··· RECORDS FOR THE EXERCISE ···
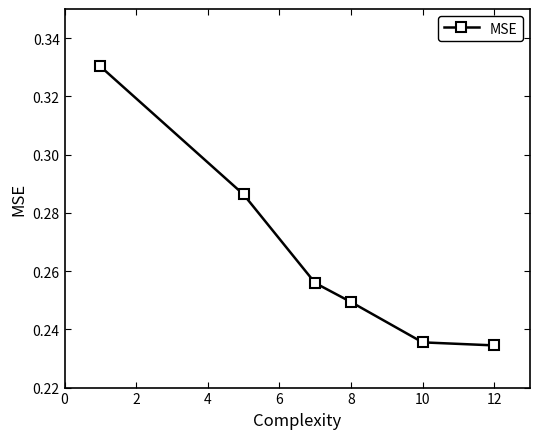

How many values are between 0 and 1?

6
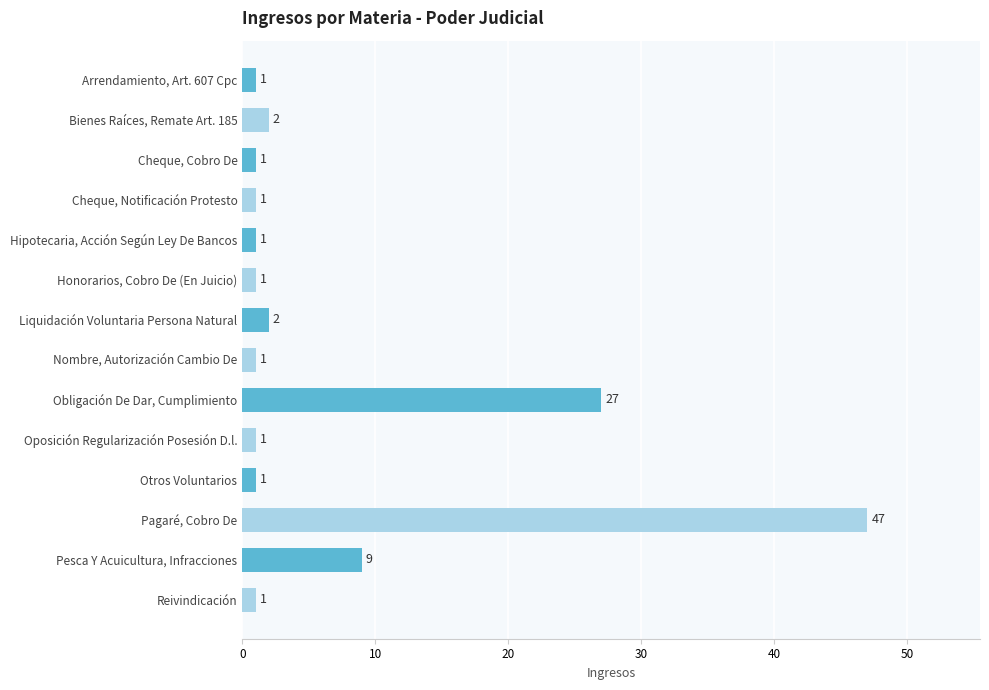

What is the difference between the maximum and minimum values?

46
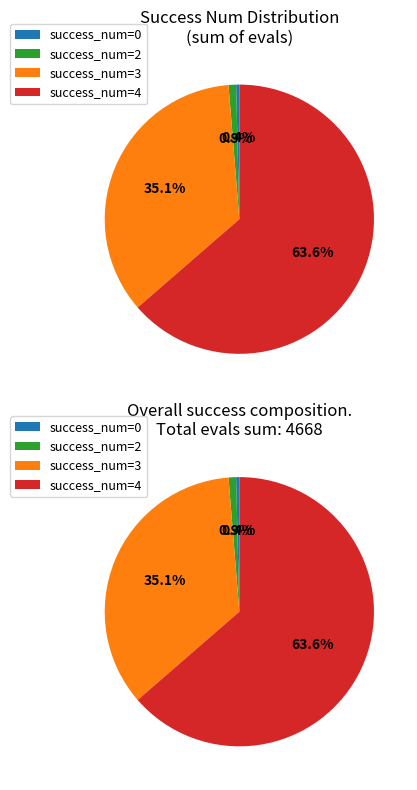

Rank the categories by value from lowest to highest.

0, 2, 3, 4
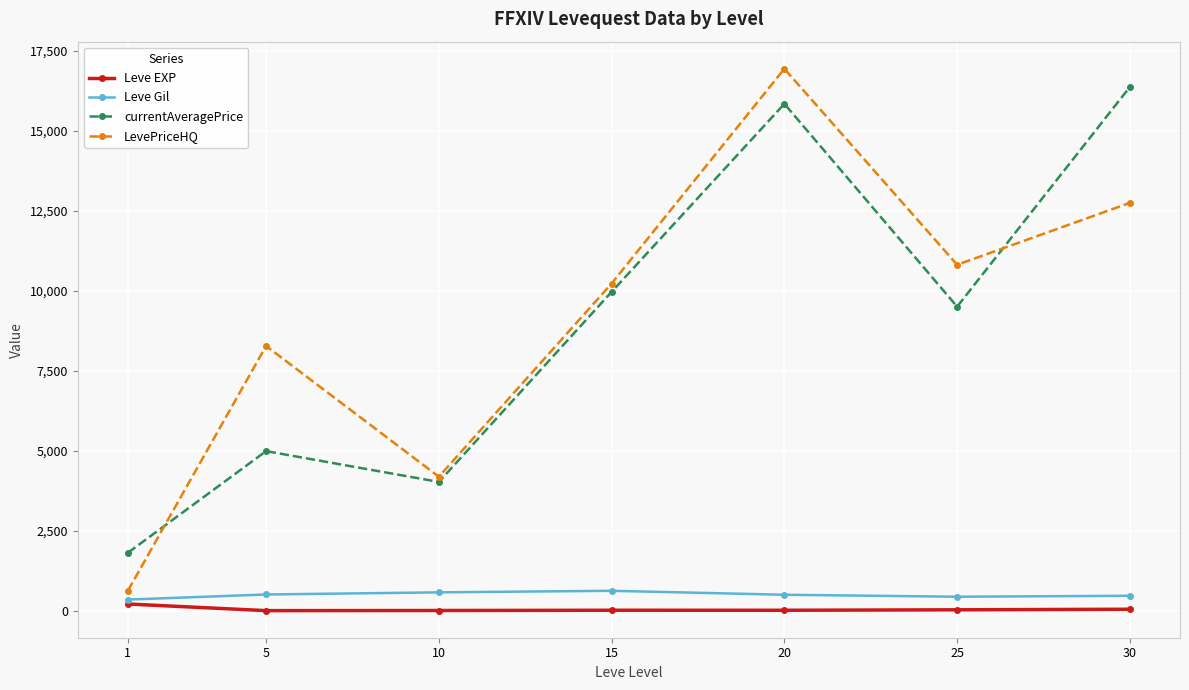

What is the difference between the LevePriceHQ values at 5 and 15?

1952.2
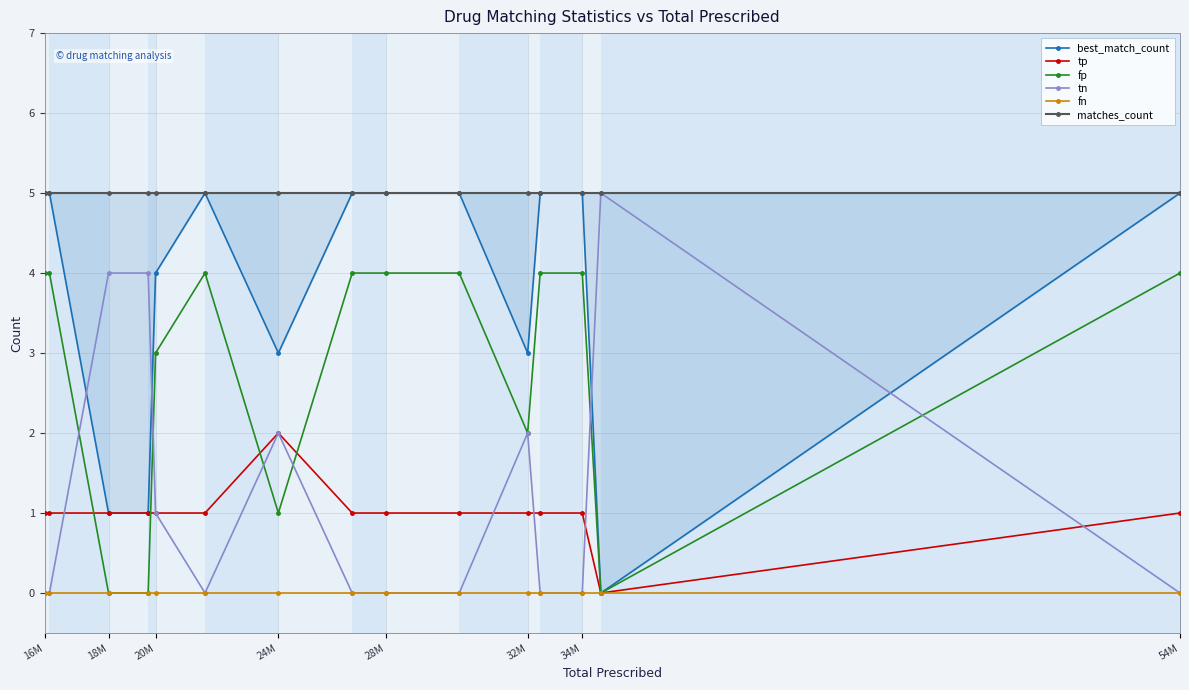

Is it true that tn equals 0 at 20M?

False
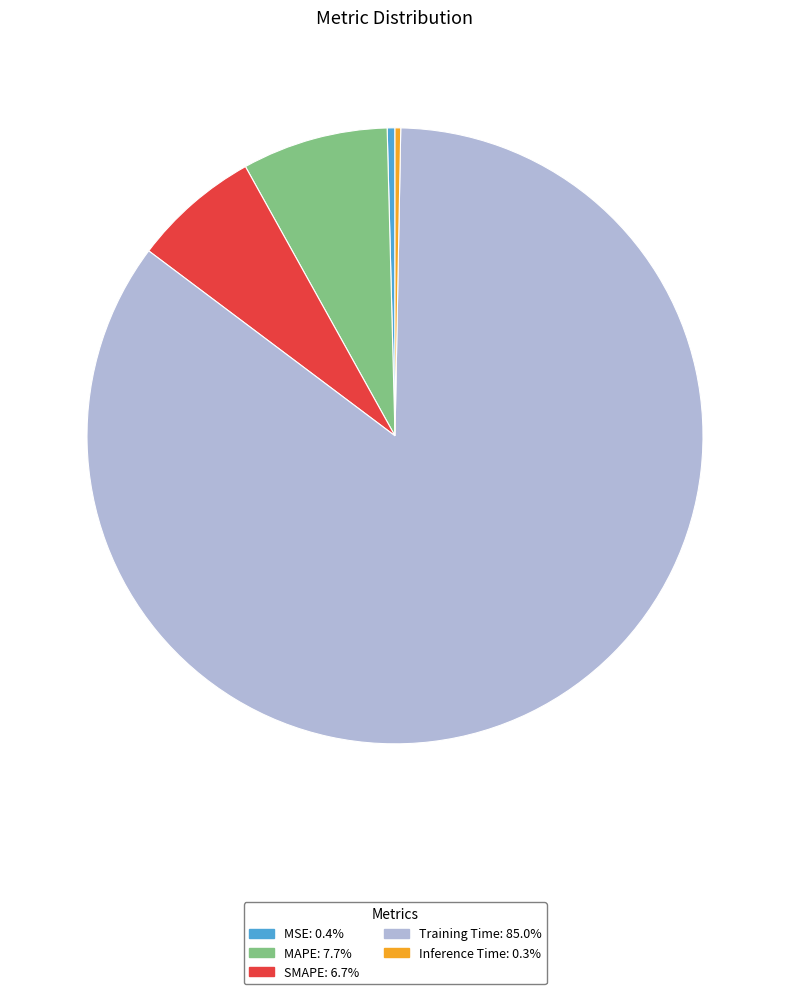

Is the sum of MSE and Inference Time greater than half?

No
···
- EXERCISE OBJECTIVE
Copy the rows above word for word, but leave out the pictures.

- EXPECTED ANSWER
How many values are between 0 and 1?

6

What is the difference between the maximum and minimum values?

46

Rank the categories by value from lowest to highest.

0, 2, 3, 4

What is the difference between the LevePriceHQ values at 5 and 15?

1952.2

Is it true that tn equals 0 at 20M?

False

Is the sum of MSE and Inference Time greater than half?

No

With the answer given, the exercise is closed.